If you’re new to the audit process, you might be wondering how best to prepare. It’s easier to manage the process when you know what both your and your auditor’s responsibilities are. Here’s what you can expect of your auditor, and what your auditor will expect of you.
Prior to the start of the audit
Your auditor will want to have a planning meeting to discuss items of audit significance. Before this meeting, take some time to jot down things that have happened during the year that the auditors might be interested in. Some examples include the following:
- Starting or closing a program or service
- Obtaining a significant new grant or contribution
- Starting a new fundraising appeal
- Entering into new debt or long-term leases or contracts
- Converting to new accounting, payroll, or billing software
- Changes in key personnel
Mid-year check in
In addition, certain circumstances, events, or transactions may warrant an earlier conversation with or communication to your auditor. Consider a mid-year check-in with your auditor about the following:
- Merging with, acquiring, or obtaining control of another organization
- Creating a new legal entity or controlled organization
- Pending or threatened litigation
- Actual or suspected fraud
- Infrequent or unusual transactions
- Uncertainty about how to record a transaction
Discussing these types of circumstances as they occur can better prepare both the organization and the auditors for the audit. If you have questions during the year about how to record something, don’t hesitate to reach out to your auditor. This approach may save you from audit adjustments at year end, as your auditor may be able to provide you with the appropriate guidance during the year to properly record the transaction.
Prior to start of fieldwork
You should expect to receive a list of items required for the audit. This list may be broken into two parts for preliminary and final fieldwork. The auditor will expect you to have all of the items on the list available when they arrive for fieldwork. Prior to the start of the audit, you and your auditor should agree on which tasks or items you may need assistance with, such as preparing the depreciation schedule or the financial statements. Keep in mind the auditor cannot make management decisions or be a part of your internal control systems, so it is still your responsibility to oversee the preparation of the financial statements and accept responsibility for them.
During this phase of the audit, the auditor will focus on the following:
- Obtaining an understanding of internal control
- Performing walkthroughs of significant transaction cycles
- Reviewing interim financial information, if available
- Conducting routine fraud inquiries
- Obtaining significant policies and procedures, as well as grant, lease, and debt agreements
- Obtaining audit confirmations
- Developing an audit plan that incorporates any audit risks identified during preliminary testing
You can expect the auditor to need to spend some time with key personnel who handle cash receipts, cash disbursements, accounts payable and receivable, payroll, and financial statement preparation, at a minimum. You should also be prepared to explain significant variances in assets, liabilities, revenue, and expenses from year to year.
Two key components to a pain-free audit are 1) preparation and 2) availability of information and persons with relevant information for the audit. The auditors will expect you to be fully prepared when they arrive to start the audit. Audits are most effective once your books are closed and all work papers for the audit are ready for review. Once the audit begins, the auditors will be asking for additional documents and explanations, and it’s harder to meet the time demands of the audit and day-to-day job responsibilities while still working on closing the books or preparing audit work papers.

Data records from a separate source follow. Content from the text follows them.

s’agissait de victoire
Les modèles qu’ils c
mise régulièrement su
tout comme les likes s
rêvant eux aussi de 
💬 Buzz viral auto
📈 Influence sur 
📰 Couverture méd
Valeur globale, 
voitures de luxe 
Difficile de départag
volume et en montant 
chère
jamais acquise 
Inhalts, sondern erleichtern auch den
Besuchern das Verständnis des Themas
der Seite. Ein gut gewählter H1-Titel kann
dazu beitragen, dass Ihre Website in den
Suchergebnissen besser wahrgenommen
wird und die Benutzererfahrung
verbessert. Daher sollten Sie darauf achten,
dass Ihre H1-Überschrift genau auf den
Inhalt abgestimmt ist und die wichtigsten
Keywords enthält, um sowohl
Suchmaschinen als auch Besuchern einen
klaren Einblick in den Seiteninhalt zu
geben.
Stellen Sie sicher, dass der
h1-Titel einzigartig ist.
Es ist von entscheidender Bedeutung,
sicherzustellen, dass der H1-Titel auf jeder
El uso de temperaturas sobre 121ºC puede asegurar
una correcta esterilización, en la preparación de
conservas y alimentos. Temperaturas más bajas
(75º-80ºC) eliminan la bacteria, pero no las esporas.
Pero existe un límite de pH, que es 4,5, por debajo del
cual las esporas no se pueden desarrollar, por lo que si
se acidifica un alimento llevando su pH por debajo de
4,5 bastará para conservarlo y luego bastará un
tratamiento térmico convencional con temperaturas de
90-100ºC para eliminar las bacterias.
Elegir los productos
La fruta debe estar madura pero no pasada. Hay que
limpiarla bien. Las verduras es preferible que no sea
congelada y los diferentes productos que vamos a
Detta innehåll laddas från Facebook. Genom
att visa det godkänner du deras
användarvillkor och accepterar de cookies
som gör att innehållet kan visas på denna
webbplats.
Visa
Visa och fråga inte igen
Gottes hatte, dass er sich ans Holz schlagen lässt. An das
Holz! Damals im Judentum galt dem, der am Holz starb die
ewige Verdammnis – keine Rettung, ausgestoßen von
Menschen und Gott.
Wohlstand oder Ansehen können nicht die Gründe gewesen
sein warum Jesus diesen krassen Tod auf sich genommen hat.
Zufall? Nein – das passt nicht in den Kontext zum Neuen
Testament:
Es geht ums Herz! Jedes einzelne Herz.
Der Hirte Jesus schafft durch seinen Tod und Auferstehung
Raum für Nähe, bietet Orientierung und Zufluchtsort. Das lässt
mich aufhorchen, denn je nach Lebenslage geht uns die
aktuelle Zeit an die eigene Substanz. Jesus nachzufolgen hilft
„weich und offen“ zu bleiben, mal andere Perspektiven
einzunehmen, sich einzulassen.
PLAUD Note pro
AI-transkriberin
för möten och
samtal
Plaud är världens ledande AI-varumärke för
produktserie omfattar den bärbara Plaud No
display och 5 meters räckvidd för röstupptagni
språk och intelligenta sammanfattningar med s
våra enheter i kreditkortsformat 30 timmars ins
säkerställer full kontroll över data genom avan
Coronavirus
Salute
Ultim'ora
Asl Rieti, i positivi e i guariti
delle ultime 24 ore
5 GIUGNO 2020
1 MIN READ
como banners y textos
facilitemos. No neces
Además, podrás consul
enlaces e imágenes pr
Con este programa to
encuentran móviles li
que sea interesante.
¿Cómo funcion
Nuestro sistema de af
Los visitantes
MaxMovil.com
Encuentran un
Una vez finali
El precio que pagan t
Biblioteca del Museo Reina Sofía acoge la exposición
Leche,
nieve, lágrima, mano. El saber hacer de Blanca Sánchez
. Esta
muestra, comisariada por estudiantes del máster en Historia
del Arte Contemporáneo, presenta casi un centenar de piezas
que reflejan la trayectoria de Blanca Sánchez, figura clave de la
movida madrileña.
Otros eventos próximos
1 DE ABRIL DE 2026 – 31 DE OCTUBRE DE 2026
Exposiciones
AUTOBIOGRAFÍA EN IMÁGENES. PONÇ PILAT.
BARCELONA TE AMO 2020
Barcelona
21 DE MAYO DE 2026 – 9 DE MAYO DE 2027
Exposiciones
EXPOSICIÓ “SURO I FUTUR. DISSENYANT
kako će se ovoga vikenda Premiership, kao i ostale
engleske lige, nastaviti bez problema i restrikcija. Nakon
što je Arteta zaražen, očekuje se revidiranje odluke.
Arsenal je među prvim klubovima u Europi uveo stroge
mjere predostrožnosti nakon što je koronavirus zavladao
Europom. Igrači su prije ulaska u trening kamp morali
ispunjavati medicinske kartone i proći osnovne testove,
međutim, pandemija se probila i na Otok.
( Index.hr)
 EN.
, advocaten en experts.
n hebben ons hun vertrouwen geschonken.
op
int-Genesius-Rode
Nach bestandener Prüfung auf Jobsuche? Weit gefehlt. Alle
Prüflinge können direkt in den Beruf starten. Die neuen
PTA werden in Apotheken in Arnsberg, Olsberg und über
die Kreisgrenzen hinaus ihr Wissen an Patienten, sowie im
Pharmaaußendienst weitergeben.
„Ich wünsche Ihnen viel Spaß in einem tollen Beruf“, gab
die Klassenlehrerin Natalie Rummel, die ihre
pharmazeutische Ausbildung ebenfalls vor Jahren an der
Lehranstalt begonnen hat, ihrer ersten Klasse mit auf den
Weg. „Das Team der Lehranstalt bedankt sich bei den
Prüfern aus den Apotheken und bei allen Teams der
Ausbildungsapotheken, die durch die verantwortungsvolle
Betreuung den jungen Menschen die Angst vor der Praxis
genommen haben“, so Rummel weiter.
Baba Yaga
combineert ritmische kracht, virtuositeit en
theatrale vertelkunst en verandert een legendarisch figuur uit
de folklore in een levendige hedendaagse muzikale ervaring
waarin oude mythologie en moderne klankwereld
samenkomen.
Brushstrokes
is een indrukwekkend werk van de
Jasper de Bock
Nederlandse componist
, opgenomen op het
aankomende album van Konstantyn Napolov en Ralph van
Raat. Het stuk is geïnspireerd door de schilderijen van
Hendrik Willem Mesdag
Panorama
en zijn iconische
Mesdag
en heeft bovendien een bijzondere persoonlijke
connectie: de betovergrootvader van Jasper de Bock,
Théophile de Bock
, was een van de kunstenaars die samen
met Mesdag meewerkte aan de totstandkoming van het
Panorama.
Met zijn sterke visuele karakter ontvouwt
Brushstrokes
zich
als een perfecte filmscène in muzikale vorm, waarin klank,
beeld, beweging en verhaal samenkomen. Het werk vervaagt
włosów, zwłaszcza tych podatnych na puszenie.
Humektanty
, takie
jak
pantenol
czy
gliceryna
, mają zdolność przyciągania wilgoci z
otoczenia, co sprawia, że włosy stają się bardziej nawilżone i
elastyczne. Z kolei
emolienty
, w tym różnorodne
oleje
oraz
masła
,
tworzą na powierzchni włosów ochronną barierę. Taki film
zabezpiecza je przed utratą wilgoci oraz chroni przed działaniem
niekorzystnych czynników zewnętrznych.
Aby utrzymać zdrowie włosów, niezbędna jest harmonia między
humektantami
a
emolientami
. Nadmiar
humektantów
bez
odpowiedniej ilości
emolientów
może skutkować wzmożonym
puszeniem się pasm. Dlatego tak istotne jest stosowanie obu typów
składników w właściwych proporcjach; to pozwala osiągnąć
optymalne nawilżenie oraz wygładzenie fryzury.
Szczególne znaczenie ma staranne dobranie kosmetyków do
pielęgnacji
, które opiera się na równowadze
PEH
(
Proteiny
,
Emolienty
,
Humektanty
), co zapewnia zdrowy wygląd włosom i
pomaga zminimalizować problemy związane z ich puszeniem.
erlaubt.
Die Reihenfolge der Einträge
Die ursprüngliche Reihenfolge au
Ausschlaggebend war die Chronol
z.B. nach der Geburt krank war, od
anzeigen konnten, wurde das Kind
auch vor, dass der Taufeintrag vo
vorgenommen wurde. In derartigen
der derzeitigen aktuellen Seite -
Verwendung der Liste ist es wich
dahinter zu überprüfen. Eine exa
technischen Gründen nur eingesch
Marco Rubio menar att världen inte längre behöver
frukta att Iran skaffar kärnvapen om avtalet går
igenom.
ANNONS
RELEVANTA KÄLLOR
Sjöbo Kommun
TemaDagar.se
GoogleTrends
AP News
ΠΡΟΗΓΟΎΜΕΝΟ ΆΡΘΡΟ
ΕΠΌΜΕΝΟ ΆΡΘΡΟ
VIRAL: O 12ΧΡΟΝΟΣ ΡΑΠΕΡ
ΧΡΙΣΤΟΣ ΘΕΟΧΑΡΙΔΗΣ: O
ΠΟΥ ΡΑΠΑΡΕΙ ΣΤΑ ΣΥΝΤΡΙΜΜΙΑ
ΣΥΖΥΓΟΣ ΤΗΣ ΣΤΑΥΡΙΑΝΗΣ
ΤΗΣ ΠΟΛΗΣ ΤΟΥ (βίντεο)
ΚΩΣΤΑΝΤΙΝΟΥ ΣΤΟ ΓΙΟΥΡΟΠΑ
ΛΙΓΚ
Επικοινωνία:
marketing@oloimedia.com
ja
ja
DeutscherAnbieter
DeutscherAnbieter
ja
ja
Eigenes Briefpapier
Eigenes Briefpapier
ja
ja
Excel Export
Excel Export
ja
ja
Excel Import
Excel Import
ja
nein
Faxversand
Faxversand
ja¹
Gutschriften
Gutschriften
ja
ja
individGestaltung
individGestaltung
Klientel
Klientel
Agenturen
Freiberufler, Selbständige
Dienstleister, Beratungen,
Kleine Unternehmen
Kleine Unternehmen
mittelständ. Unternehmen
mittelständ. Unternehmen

If you are fully prepared for the audit and provide all documents and information requested during audit fieldwork, you can expect that the auditors will meet the agreed-upon dates for delivery of the audited financial statements and the presentation to the board or board committee. In addition, you should expect your auditors to promptly bring to your attention any adjusting journal entries they propose and any deficiencies in internal control they note during their audit fieldwork. The auditor should give you the opportunity to discuss any internal control deficiencies to make sure you’re in agreement with the facts noted and so you have a chance to discuss any mitigating internal controls or relevant information. If any of the internal control deficiencies rise to the level of a significant deficiency or material weakness, you should expect a written communication and an opportunity to provide management’s response to the deficiency noted.
Wrapping it all up
An auditor must be independent, but the most effective auditor-client relationships are built on mutual respect and collaboration throughout the audit process. Communicating expectations and maintaining contact throughout the year helps to build that relationship and fosters a positive audit experience.